All forms of leprosy require long-term treatment with sulfones (dapsone being the most commonly used), rifampin, and clofazimine. The skin lesions of lepromatous leprosy are responsive to thalidomide, which itself may cause a sensory neuropathy (Barnhill and McDougall). Reactivation of disease, or a conversion from the tuberculoid to the lepromatous pattern, may occur during times of reduced immunity.

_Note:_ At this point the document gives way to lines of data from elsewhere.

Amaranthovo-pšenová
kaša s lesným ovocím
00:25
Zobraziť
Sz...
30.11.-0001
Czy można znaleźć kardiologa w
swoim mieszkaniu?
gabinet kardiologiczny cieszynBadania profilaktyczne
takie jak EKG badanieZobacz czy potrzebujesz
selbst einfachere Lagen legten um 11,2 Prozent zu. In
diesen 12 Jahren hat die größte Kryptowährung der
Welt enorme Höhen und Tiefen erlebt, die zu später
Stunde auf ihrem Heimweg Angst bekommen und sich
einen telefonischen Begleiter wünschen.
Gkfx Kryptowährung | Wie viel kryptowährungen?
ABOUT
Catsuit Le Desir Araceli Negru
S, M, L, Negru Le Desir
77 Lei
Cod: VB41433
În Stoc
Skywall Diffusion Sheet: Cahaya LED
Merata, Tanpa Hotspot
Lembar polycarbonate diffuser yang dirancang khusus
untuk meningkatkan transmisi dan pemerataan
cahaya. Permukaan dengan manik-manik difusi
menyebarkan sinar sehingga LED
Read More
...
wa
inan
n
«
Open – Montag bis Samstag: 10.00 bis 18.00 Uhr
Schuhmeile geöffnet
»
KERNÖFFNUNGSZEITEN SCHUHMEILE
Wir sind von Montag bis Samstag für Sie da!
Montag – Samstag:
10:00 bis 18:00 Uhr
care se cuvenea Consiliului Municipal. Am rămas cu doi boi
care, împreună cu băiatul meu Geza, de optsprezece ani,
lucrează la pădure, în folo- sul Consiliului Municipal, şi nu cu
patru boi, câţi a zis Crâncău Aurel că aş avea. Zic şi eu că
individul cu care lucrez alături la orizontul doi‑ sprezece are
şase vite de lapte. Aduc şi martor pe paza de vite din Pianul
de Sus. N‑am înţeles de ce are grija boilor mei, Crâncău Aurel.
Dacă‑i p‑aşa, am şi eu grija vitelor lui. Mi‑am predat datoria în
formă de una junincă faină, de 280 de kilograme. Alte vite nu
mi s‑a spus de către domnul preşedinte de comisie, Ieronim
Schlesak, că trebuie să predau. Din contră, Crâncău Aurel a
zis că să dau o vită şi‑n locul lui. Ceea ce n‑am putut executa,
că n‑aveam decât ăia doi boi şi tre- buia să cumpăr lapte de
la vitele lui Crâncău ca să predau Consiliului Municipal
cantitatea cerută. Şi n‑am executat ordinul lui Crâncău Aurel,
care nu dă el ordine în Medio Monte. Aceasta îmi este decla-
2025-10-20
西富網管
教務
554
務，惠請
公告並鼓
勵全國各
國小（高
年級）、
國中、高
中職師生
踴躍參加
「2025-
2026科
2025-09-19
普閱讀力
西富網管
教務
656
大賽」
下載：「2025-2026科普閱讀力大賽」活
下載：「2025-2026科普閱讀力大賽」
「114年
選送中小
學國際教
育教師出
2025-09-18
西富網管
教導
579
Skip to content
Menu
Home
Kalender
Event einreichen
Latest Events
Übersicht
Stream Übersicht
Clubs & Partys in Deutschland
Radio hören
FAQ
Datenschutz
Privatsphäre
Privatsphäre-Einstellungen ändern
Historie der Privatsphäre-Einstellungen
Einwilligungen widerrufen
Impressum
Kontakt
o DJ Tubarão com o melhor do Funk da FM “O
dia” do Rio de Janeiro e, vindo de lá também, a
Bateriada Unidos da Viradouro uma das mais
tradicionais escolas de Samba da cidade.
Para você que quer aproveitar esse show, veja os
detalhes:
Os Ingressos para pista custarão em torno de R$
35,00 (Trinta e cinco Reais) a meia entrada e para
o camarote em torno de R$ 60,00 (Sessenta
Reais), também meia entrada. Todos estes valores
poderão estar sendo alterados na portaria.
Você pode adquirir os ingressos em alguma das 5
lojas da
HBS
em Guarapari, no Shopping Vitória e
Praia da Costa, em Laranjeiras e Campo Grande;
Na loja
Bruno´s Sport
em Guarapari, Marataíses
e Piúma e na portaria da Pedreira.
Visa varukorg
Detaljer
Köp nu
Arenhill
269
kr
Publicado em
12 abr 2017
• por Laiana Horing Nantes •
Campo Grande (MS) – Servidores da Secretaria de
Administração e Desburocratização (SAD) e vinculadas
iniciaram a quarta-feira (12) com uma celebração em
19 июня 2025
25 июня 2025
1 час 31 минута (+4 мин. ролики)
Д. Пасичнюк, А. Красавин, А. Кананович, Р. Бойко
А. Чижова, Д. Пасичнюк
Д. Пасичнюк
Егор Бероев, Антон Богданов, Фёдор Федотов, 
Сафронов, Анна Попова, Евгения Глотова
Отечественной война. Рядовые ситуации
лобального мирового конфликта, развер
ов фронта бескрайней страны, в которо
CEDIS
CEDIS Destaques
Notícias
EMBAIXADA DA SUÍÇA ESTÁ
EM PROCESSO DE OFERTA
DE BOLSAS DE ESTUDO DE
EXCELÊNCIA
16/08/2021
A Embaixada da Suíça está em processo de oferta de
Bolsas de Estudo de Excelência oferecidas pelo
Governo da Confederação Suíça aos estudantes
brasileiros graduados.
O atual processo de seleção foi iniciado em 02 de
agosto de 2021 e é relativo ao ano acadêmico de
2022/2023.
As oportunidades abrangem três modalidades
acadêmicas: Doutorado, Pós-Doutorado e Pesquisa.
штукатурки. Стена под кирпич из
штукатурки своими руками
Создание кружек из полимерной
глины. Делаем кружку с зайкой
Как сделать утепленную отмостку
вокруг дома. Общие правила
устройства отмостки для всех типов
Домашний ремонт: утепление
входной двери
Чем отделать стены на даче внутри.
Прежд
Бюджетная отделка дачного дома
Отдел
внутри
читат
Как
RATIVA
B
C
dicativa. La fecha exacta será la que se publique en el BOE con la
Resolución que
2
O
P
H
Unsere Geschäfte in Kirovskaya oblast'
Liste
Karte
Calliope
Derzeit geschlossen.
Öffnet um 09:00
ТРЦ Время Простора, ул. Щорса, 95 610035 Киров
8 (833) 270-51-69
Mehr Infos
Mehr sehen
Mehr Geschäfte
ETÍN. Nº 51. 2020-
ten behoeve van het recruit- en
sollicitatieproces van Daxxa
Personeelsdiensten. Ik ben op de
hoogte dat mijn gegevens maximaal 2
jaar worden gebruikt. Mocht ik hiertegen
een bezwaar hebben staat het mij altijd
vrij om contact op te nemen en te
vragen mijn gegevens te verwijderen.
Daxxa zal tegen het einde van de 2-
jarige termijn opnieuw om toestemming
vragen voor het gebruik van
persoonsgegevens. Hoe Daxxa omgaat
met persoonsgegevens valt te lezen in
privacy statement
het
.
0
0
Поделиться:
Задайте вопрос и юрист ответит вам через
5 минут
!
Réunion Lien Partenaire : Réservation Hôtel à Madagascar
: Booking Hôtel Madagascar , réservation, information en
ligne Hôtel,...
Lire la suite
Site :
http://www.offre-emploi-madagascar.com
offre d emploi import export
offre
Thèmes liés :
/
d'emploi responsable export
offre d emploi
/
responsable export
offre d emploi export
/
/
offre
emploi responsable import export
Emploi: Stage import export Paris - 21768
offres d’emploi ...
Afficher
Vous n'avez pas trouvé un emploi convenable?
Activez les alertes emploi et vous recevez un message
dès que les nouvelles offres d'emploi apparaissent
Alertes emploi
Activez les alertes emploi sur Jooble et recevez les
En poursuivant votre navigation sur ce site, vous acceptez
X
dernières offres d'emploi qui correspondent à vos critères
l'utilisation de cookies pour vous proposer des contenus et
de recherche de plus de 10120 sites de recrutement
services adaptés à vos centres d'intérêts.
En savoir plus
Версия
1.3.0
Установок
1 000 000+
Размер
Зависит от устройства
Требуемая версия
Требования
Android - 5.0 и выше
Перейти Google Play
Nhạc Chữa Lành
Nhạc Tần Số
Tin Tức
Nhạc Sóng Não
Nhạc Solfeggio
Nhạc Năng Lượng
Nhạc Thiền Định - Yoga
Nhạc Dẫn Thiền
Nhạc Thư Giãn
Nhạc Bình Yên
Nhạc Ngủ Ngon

Polyneuropathy With Hypothyroidism
The status of this disorder is uncertain and the authors have not encountered a definite case. Although characteristic disturbances of skeletal muscle are known to complicate hypothyroidism, the demonstration of a definite polyneuropathy has been infrequent. However, a number of elderly myxedematous patients complain of weakness and numbness of the feet, legs, and, to a lesser extent, hands, for which no other explanation can be found. Loss of reflexes, diminution in vibratory, joint-position, and touch-pressure sensations, and weakness in the distal parts of the limbs are the usual findings. The neuropathic manifestations are seldom severe. Nerve conduction velocities are slowed and the protein content of the CSF is usually increased to more than 100 mg/dL. Possibly the latter finding is a reflection of the increased protein content of the serum in the hypothyroid state. The subjective improvement and complete or near-complete reversibility of neuropathic signs following treatment with thyroid hormones provides evidence of a hypothyroid etiology. In biopsies of nerve, an edematous protein infiltration of the endoneurium and perineurium, a kind of metachromatic mucoid material, has been seen. Dyck and Lambert (who should be credited for drawing attention to this neuropathy) noted segmental demyelination in teased fiber preparations. In electron-microscopic sections, a slight increase in glycogen, acid mucopolysaccharides, and aggregates of glycogen and cytoplasmic laminar bodies in Schwann cells have been observed by others.
Polyneuropathy of sensorimotor type has also been observed in association with a syndrome of chronic lymphocytic thyroiditis and alopecia (Hart et al).